Courtney O'Donnell
- Born: 25 April 1999 (age 26)
- Height: 5 ft 11 in (180 cm)

Rugby union career
- Position(s): Back row

Senior career
- Years: Team / Apps / (Points)
- 2020–2021: Loughborough Lightning /  / (0)

International career
- Years: Team / Apps / (Points)
- 2017–Present: Canada / 53 / (40)
- Medal record
Women's rugby union
Representing Canada
World Cup
| Silver medal – second place | 2025 England | Team competition |

= Courtney Holtkamp =

Canadian rugby union player

Courtney O'Donnell (née Holtkamp; born 25 April 1999) is a Canadian rugby union player. She plays in the Back row for Canada, and competed at the delayed 2021 Rugby World Cup.

== Rugby career ==
O'Donnell debuted internationally for Canada at the age of 18 against England in November 2017 at Allianz Park.

In 2020, She signed with Loughborough Lightning for the Premier 15s 2020–21 season. She plays for the Red Deer Titans and has appeared for the University of Alberta Pandas.

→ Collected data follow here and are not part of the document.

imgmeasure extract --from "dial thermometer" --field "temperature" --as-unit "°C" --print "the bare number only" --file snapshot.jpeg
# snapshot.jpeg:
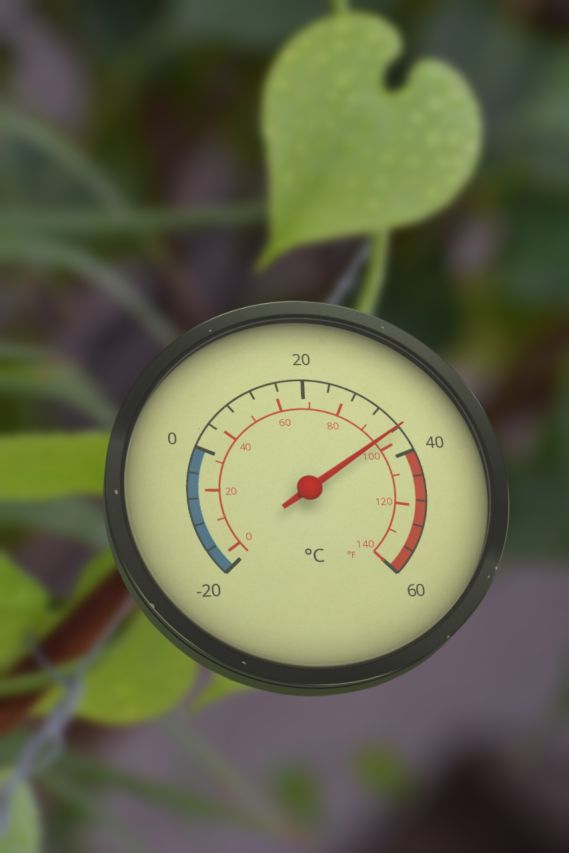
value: 36
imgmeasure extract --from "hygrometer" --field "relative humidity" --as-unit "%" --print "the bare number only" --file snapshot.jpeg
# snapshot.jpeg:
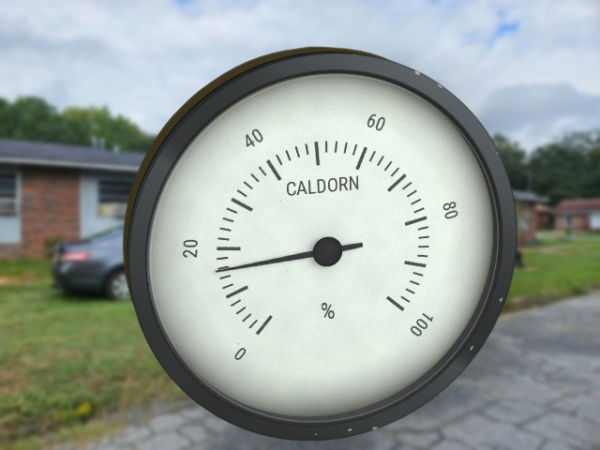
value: 16
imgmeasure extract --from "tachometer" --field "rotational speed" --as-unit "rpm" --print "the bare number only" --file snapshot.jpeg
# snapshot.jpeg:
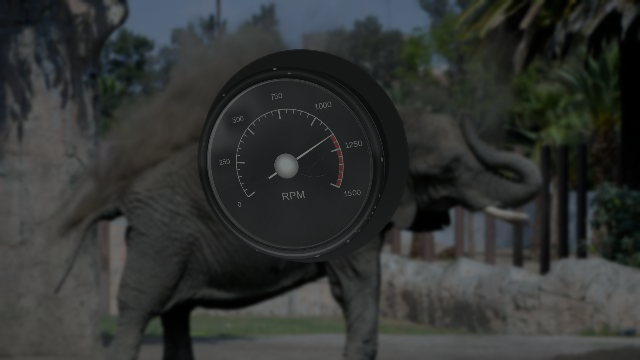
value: 1150
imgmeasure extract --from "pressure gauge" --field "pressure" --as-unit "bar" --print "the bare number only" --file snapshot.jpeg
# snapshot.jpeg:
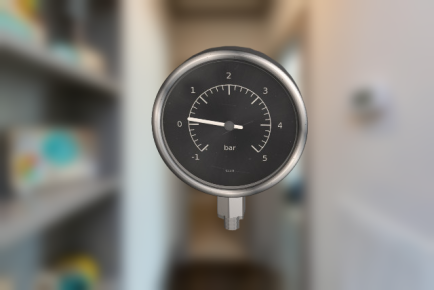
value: 0.2
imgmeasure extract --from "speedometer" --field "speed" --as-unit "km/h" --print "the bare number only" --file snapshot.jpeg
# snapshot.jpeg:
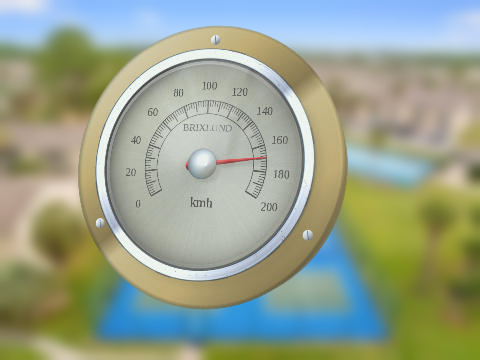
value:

She competed for Canada at the delayed 2021 Rugby World Cup in New Zealand. She played against the Eagles in their quarterfinal encounter. She also started in the semifinal against England, and in the third place final against France.

In 2023, She was named in Canada's squad for their test against the Springbok women and for the Pacific Four Series. She started in Canada's 66–7 thrashing of South Africa in Madrid, Spain. In July 2023, she started in her sides Pacific Four loss to the Black Ferns, they went down 21–52.

O'Donnell was selected in Canada's squad for the 2025 Pacific Four Series. She was named in the Canadian side to the Rugby World Cup in England.